O interior da Ferrari Luce nasce de uma parceria incomum para o setor automotivo. A Ferrari trabalhou com a LoveFrom, estúdio criativo fundado por Jony Ive e Marc Newson, responsáveis por parte do design mais icônico da indústria de tecnologia nas últimas décadas. O resultado aparece logo no primeiro contato visual, com a decisão explícita de reduzir telas e recuperar comandos físicos, mecânicos e táteis.
A mudança responde a críticas feitas por clientes e pela imprensa especializada aos comandos capacitivos adotados recentemente em modelos como SF90 Stradale e 296 GTB. No Luce, a operação volta a ser guiada por botões, alavancas e interruptores, permitindo acionamentos rápidos sem que o motorista precise tirar os olhos da estrada. A inspiração declarada vem da Fórmula 1 e dos esportivos clássicos da marca.
O volante segue essa lógica ao adotar três raios e resgatar a silhueta dos antigos Nardi de madeira usados nas Ferraris dos anos 1950 e 1960. A execução, porém, é atual. A peça é usinada em alumínio 100% reciclado e ficou 400 gramas mais leve do que os volantes atuais da marca. Atrás dele, o painel de instrumentos é fixado à coluna de direção e se move junto com o ajuste do volante, garantindo leitura constante das informações.
O cluster utiliza duas telas OLED sobrepostas fornecidas pela Samsung Display. O arranjo cria um efeito de profundidade tridimensional a partir de recortes físicos no hardware. No console central, uma tela montada sobre articulação esférica pode ser orientada para motorista ou passageiro. O sistema de infoentretenimento inclui um multigráfico com ponteiros físicos de alumínio que operam cronógrafo, bússola e relógio.
Os materiais também marcam ruptura. O Luce abandona o couro e a fibra de carbono como protagonistas e passa a usar alumínio reciclado anodizado e vidro Corning Fusion5, o mesmo tipo de material empregado em smartphones de alto desempenho, com maior resistência a riscos. A chave segue a mesma linguagem. Produzida em vidro, traz uma tela de tinta eletrônica que muda de cor ao ser acoplada ao console e dispara uma sequência luminosa que indica o carro pronto para rodar. A alavanca de câmbio é uma peça usinada em vidro.

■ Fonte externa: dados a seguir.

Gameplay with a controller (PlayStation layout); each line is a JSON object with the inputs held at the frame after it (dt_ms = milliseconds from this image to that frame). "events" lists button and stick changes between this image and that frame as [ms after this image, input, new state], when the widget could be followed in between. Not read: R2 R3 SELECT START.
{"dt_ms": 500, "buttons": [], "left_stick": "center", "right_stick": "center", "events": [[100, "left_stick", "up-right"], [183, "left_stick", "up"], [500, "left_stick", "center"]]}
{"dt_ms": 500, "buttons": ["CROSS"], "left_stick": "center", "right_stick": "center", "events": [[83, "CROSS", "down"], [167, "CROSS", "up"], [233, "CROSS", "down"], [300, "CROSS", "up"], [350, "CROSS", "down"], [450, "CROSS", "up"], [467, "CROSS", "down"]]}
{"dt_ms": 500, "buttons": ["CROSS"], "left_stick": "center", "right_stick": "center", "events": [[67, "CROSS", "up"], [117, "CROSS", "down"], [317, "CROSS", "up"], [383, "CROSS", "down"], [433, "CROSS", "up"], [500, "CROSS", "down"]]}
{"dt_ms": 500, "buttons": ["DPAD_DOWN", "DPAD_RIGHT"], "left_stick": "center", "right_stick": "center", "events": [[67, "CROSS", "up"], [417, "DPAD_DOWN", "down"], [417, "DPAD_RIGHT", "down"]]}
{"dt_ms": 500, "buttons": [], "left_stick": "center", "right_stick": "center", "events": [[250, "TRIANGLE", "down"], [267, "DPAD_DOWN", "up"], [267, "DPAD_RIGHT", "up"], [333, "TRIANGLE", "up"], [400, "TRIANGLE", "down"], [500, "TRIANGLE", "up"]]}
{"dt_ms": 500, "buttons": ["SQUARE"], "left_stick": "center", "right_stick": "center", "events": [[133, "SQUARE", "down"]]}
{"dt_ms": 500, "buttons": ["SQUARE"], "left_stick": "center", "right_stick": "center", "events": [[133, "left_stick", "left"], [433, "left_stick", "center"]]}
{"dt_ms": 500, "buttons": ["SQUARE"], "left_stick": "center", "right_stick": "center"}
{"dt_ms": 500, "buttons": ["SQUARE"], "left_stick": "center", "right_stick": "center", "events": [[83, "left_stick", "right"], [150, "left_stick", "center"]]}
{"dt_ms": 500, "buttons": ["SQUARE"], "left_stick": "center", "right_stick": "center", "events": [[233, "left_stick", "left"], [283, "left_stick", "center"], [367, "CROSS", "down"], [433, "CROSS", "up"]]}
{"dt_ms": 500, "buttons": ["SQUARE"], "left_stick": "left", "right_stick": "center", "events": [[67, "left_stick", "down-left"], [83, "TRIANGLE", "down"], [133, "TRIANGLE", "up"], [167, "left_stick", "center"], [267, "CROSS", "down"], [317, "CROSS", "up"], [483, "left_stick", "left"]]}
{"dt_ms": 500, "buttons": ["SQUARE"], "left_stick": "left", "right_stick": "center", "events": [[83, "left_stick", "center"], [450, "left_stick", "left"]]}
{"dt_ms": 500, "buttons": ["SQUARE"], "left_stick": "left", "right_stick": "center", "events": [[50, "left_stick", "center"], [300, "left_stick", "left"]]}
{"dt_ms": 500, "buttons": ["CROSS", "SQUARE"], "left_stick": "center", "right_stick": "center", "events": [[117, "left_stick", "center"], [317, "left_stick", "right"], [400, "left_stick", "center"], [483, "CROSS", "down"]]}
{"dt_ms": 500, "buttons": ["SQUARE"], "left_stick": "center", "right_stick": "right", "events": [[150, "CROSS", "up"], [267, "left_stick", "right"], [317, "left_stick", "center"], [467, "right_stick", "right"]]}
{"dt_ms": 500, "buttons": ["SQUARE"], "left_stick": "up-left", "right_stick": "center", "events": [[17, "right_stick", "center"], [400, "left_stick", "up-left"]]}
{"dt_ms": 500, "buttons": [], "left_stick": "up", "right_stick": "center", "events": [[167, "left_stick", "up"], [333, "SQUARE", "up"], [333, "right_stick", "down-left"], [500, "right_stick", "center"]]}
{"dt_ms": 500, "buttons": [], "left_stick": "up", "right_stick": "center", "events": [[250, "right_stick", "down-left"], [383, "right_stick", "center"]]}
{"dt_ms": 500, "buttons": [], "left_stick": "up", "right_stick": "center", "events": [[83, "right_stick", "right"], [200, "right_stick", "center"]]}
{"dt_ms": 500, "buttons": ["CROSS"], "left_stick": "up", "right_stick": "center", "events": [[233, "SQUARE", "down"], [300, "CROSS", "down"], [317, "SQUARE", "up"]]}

Sob a carroceria, a Ferrari apostou em uma arquitetura inédita de quatro motores elétricos de ímãs permanentes, um por roda. O conjunto entrega mais de 1.000 cv e 106 kgfm de torque instantâneo. A distribuição privilegia o eixo traseiro, responsável por 843 cv, enquanto a dianteira soma 286 cv e pode ser desacoplada em 0,5 segundo para uma condução puramente traseira.
A solução permite vetorização de torque independente em cada roda e ajuda a disfarçar os cerca de 2.300 kg do modelo. O resultado declarado é uma aceleração de 0 a 100 km/h em 2,5 segundos. Para preservar agilidade de berlinetta, o Luce adota a terceira geração da suspensão ativa da marca, com motores elétricos de 48V nos amortecedores e eixo traseiro direcional, tecnologia similar à usada no Purosangue.
A bateria estrutural tem 122 kWh, opera em 800 volts e foi integrada ao assoalho para baixar o centro de gravidade em 8 cm em relação às Ferraris a combustão. O sistema suporta recargas de até 350 kW, capazes de recuperar 300 km de autonomia em 20 minutos. O alcance total estimado é de 530 km.
A Ferrari também descartou sons artificiais. Em vez disso, instalou acelerômetros diretamente no metal do eixo elétrico para captar vibrações reais, amplificadas para dentro da cabine como em uma guitarra elétrica. A produção e a entrega das primeiras unidades só ocorrerão após a revelação do design externo, prevista para o próximo trimestre, mantendo o Luce, por enquanto, parcialmente oculto.